This dissertation examines the evolution of marketing thought and practice during the first forty years of the twentieth century. During this period marketing scholars and consultants, particularly the J. Walter Thompson Advertising Company, worked to understand marketing's scope and created marketing guidelines for others to follow. For early scholars and consultants marketing consisted of coordinating the internal business functions of production, distribution, and exchange with the external realities of a growing consumer-oriented American society. During the late nineteenth and early twentieth centuries, many American firms had adopted a strategy of internal and external coordination, but had no incentive to transmit their strategies to other businesses.
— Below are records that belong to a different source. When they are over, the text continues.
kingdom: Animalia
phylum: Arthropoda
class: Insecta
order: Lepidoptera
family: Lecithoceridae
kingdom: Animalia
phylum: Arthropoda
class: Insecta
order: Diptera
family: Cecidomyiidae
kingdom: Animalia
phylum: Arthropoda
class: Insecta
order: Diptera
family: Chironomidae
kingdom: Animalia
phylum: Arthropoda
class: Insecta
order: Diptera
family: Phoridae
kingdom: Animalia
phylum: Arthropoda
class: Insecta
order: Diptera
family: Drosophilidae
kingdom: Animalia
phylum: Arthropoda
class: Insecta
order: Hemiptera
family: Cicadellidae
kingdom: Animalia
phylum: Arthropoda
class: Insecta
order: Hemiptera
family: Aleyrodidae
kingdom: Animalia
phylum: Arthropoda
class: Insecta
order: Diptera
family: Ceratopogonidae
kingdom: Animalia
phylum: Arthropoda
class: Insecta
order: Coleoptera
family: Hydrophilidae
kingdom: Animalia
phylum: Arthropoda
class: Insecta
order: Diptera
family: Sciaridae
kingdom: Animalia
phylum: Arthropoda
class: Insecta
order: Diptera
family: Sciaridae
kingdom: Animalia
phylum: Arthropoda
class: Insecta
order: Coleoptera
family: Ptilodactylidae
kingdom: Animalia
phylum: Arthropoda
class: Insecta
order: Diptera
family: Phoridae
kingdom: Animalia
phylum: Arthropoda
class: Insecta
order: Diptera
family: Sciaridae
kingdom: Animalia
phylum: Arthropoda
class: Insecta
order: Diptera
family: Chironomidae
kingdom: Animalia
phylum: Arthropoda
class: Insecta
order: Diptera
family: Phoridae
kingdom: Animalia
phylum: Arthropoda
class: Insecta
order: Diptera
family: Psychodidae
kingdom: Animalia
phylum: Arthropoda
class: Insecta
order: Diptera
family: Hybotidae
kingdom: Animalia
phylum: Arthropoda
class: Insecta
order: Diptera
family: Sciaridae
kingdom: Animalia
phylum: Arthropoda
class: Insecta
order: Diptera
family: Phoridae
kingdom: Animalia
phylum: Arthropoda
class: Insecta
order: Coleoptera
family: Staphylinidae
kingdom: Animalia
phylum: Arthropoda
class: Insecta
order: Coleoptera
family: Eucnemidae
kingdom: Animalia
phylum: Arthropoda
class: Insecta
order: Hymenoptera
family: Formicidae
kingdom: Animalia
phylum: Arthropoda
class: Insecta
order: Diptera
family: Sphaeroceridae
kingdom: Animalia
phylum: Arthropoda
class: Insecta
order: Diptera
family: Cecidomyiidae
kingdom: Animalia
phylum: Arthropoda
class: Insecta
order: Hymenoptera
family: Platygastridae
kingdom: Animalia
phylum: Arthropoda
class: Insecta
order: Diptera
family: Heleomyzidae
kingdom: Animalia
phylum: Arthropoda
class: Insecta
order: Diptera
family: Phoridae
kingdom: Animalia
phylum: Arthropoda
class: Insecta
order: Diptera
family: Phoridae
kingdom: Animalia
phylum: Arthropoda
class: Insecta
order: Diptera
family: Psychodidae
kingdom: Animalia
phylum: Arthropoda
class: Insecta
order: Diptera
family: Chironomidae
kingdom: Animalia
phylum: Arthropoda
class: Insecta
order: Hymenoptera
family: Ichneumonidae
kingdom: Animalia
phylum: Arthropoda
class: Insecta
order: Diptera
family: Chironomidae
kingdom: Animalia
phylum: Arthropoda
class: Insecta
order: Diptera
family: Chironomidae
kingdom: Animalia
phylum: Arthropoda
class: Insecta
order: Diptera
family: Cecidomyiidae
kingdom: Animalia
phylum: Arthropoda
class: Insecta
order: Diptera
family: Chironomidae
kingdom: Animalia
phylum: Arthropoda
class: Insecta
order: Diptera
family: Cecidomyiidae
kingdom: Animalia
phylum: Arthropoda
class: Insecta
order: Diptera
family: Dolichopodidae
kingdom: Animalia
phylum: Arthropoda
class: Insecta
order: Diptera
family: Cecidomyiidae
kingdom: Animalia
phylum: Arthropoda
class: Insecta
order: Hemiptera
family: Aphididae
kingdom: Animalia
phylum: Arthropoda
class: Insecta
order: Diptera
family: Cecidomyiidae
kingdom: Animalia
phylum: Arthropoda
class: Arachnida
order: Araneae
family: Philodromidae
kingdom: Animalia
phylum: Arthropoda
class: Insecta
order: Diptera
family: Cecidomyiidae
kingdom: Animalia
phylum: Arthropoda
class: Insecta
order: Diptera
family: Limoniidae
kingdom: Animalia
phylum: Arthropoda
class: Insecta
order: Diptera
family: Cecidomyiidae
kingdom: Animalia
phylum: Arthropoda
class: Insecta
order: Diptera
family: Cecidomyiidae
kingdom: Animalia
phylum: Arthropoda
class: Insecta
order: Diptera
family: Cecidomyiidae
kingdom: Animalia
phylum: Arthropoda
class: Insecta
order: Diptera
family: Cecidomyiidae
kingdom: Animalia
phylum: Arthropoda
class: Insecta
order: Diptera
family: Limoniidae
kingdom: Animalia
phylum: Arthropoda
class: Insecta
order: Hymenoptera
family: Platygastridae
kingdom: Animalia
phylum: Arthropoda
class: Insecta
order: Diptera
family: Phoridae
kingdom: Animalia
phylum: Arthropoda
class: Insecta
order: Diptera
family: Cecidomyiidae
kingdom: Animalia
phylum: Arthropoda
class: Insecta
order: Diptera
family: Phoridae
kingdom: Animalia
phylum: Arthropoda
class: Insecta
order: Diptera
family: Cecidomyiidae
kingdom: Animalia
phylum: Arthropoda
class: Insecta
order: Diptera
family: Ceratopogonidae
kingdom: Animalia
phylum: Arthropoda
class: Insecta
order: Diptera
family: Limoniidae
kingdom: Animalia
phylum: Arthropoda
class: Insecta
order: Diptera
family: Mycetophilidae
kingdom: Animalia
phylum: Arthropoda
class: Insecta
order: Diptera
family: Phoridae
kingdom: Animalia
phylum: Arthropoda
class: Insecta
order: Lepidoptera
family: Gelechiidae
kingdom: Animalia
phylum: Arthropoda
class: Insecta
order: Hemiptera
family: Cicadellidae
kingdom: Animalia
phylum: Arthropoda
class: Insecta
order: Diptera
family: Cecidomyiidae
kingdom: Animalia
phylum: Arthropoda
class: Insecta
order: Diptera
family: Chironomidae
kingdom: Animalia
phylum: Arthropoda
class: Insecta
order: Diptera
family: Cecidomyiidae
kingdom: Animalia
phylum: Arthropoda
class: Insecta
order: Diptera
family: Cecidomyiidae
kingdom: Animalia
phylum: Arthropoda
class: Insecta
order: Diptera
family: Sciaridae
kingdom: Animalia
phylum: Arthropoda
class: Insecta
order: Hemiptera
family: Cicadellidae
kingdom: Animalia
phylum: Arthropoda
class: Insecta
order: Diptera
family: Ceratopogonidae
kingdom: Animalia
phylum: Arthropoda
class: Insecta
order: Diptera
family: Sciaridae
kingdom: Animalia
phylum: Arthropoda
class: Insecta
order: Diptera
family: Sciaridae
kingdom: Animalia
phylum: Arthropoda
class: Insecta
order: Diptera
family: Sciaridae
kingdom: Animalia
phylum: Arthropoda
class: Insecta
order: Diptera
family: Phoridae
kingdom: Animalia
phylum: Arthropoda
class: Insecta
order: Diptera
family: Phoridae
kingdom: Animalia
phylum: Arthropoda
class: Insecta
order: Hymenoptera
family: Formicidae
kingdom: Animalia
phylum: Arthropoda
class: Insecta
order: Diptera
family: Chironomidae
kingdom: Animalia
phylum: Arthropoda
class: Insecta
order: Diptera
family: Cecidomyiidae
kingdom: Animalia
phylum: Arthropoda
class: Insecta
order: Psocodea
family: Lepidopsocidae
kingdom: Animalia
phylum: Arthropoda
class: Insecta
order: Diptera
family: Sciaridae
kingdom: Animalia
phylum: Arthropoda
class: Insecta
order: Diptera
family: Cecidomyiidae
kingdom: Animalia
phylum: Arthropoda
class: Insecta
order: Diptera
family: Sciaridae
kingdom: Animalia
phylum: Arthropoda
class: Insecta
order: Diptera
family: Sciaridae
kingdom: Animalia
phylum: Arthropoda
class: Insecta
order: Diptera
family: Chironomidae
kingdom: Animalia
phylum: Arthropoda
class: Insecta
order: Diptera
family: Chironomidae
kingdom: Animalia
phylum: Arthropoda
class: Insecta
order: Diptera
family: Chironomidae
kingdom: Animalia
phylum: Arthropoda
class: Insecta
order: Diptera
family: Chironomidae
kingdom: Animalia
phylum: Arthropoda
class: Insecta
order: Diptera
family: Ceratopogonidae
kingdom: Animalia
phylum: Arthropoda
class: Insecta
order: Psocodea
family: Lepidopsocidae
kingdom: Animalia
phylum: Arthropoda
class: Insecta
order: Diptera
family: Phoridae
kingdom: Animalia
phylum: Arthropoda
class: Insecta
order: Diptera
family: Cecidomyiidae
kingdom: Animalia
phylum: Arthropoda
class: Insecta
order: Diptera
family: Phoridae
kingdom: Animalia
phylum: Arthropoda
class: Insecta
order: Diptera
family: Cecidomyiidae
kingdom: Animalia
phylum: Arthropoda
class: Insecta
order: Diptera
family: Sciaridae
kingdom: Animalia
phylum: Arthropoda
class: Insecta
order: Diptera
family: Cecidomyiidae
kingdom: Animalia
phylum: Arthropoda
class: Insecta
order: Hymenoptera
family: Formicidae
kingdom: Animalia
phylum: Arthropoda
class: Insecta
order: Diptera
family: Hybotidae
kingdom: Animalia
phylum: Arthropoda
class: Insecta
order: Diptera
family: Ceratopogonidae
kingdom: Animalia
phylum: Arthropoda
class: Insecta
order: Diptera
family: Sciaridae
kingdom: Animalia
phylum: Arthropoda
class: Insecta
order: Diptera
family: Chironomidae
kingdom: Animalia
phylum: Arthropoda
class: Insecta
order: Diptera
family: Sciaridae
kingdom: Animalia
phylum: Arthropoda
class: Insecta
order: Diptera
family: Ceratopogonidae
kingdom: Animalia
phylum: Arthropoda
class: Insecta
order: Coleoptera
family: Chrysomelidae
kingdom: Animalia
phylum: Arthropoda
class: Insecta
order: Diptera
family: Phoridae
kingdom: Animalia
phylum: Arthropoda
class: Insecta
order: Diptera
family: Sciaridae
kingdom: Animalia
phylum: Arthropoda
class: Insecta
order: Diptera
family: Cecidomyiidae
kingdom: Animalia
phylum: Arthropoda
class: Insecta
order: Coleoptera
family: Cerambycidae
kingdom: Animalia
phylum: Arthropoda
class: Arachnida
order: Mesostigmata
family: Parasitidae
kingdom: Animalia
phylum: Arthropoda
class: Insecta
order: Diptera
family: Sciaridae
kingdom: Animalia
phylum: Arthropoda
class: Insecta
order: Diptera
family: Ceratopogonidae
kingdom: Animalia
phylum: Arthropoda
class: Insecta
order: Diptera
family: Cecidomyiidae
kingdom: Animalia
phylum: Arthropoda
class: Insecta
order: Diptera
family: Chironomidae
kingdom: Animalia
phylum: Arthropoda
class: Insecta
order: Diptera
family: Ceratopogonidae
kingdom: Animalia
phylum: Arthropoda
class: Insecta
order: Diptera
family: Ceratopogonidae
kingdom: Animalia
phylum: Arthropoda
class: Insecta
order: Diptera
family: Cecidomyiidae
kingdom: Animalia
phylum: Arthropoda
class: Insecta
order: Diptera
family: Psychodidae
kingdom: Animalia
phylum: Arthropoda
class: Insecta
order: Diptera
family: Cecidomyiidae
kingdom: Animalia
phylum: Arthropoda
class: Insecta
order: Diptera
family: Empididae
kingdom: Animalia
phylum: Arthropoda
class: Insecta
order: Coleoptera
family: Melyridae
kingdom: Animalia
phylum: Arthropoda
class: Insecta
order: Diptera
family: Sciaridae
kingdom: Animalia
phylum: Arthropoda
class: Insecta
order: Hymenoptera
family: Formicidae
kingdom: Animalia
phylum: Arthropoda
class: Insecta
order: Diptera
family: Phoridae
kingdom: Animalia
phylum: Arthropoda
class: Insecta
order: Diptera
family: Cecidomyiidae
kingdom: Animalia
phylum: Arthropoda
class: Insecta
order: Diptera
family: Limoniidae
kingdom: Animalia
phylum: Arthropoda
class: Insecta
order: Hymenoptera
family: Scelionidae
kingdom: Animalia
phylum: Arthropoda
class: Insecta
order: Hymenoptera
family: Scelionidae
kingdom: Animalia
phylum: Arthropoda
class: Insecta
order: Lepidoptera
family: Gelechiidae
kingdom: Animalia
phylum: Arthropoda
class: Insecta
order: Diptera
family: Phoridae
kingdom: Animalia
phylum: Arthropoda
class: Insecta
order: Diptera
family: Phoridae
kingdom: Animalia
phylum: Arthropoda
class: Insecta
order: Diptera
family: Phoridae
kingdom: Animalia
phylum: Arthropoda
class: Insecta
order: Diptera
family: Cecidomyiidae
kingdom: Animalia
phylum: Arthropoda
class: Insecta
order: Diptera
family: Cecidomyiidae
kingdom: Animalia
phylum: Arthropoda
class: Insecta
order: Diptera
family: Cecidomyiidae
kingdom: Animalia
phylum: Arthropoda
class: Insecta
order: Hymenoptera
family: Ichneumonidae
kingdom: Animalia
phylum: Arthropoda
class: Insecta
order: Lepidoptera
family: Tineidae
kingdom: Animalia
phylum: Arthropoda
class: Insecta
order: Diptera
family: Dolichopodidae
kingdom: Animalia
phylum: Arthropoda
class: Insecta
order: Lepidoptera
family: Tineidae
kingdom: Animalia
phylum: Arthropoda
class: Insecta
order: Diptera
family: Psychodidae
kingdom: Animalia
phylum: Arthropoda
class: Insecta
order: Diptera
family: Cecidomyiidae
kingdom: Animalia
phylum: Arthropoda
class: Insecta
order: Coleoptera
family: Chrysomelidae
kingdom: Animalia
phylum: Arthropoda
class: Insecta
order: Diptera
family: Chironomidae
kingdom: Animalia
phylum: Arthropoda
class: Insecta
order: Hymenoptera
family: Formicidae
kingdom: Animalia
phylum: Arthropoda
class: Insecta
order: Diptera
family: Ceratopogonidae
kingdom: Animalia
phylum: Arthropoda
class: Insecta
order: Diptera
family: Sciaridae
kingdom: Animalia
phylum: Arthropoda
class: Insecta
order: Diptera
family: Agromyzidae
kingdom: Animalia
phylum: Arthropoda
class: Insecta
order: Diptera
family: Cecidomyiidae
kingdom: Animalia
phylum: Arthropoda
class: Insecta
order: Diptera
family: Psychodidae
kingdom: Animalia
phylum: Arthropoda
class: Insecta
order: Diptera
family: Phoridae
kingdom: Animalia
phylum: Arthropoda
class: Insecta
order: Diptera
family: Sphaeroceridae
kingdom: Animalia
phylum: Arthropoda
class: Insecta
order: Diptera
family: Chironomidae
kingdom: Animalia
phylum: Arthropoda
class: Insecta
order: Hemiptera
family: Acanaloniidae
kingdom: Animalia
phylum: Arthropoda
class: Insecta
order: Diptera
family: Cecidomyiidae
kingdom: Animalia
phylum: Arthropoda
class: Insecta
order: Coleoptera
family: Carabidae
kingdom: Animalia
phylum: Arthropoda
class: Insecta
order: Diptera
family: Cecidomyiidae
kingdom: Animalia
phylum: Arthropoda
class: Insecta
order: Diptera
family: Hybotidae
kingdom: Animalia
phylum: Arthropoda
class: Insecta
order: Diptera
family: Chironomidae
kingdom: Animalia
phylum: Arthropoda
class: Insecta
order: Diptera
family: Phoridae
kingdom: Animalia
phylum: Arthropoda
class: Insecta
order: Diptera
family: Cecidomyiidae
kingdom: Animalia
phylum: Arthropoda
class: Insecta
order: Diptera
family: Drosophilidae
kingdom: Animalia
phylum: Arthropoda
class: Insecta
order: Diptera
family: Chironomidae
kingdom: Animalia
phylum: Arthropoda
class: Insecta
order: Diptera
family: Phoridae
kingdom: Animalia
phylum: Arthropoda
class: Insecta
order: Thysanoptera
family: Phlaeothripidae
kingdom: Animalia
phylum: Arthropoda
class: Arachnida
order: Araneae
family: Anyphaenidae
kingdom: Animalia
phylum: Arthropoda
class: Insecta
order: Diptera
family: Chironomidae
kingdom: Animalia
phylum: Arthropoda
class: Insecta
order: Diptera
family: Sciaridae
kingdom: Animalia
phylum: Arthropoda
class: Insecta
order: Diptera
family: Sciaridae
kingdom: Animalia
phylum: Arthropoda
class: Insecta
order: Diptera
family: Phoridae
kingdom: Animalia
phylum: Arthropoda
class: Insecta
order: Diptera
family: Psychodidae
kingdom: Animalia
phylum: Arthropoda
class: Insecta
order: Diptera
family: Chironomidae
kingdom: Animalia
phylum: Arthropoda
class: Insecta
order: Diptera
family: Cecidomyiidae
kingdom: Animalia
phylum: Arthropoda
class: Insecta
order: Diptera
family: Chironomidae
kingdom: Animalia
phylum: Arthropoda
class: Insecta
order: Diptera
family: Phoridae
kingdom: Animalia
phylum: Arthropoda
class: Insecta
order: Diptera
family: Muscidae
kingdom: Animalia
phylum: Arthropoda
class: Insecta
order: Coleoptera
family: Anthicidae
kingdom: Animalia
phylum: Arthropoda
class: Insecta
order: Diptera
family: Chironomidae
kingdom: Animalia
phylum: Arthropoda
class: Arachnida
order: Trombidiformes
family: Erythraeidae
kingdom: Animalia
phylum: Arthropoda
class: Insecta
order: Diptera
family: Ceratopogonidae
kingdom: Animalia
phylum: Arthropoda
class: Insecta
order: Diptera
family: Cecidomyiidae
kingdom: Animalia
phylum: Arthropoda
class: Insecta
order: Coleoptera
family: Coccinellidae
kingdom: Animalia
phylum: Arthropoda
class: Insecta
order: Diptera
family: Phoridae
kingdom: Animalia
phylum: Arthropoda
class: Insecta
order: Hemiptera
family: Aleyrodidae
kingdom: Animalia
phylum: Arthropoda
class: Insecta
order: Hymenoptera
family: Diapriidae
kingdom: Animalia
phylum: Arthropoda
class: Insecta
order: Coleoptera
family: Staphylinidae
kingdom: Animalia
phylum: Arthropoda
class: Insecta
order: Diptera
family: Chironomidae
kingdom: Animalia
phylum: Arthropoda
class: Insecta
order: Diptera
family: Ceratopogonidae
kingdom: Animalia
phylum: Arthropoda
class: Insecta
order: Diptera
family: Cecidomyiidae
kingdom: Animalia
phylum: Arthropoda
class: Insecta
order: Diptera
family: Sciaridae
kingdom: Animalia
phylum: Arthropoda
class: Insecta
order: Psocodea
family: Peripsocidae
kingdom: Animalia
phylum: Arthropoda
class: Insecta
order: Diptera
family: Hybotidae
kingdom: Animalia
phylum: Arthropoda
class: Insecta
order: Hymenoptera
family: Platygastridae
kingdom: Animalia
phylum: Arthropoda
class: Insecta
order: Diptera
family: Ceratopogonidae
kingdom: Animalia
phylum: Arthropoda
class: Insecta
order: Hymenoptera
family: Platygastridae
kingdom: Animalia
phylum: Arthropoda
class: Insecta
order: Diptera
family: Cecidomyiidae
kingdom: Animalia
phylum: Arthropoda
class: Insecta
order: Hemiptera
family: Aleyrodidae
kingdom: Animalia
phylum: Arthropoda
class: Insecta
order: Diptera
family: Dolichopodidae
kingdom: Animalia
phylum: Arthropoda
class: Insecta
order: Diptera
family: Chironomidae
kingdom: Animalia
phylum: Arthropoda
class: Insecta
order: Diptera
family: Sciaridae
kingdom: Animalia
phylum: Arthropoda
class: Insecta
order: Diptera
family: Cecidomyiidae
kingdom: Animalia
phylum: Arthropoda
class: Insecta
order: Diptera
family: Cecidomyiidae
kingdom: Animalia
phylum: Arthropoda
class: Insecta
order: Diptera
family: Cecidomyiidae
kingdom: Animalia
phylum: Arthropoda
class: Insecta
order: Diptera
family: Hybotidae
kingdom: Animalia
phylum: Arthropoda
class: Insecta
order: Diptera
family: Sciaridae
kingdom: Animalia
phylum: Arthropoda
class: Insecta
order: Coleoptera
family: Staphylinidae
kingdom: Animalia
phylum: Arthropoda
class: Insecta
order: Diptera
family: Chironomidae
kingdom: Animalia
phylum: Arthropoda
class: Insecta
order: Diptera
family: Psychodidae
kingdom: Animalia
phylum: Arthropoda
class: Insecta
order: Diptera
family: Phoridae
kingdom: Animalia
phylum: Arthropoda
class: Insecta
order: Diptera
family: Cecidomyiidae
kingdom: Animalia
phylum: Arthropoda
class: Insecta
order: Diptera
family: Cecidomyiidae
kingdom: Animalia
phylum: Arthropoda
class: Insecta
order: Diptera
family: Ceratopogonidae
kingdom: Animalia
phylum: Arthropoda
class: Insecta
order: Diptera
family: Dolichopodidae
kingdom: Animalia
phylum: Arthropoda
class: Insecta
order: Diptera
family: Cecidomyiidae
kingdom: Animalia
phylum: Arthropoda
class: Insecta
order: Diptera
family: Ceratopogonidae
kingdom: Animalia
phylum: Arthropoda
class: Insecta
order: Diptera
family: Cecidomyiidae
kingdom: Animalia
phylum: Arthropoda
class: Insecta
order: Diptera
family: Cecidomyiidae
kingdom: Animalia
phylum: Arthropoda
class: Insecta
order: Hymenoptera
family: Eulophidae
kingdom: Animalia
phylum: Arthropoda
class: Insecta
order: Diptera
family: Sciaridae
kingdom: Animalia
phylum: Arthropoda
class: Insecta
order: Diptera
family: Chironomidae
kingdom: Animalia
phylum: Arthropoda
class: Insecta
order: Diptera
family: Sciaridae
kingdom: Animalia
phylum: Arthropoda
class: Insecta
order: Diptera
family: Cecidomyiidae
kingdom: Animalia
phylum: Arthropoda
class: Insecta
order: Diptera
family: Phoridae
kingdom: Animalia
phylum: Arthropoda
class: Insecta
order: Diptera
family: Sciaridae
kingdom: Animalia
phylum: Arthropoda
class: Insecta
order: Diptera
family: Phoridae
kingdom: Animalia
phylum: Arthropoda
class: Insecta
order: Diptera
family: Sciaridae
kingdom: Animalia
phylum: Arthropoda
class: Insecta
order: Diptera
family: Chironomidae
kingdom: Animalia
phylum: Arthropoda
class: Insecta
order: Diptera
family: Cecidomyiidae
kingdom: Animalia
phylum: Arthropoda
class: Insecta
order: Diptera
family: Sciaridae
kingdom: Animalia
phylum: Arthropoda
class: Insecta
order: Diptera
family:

Scholars have viewed the rise of big business in America as a process in which managers inside the corporation generated the policy of integration. Marketing consultants, with their focus on coordinating production, distribution, and exchange, often taught American firms how to survive in the twentieth-century economy and enriches our understanding of how many American firms acquired integrated marketing policies from outside agents.
Marketing has often been at the heart of discussions concerning the rise of consumer values in twentieth-century America. Much of the scholarly work on consumerism in America insists that Americans adopted consumer values because businessmen used new media and new techniques of suggestion to create desire, and hence consumption. Studying the work of marketing scholars, consultants, and business people offers a much more subtle picture of the relationship between business and American values. Business people and scholars continually experimented, through trial and error, to understand and take advantage of both changes in the structure of American business and changing American values. The picture left behind by early marketing consultants, scholars, and business people is not one in which they directed consumer values at an American public, but instead, shows American businesses employing new marketing methods to take advantage of an increasingly consumer-oriented public, but not initially convincing or directing Americans to adopt new values.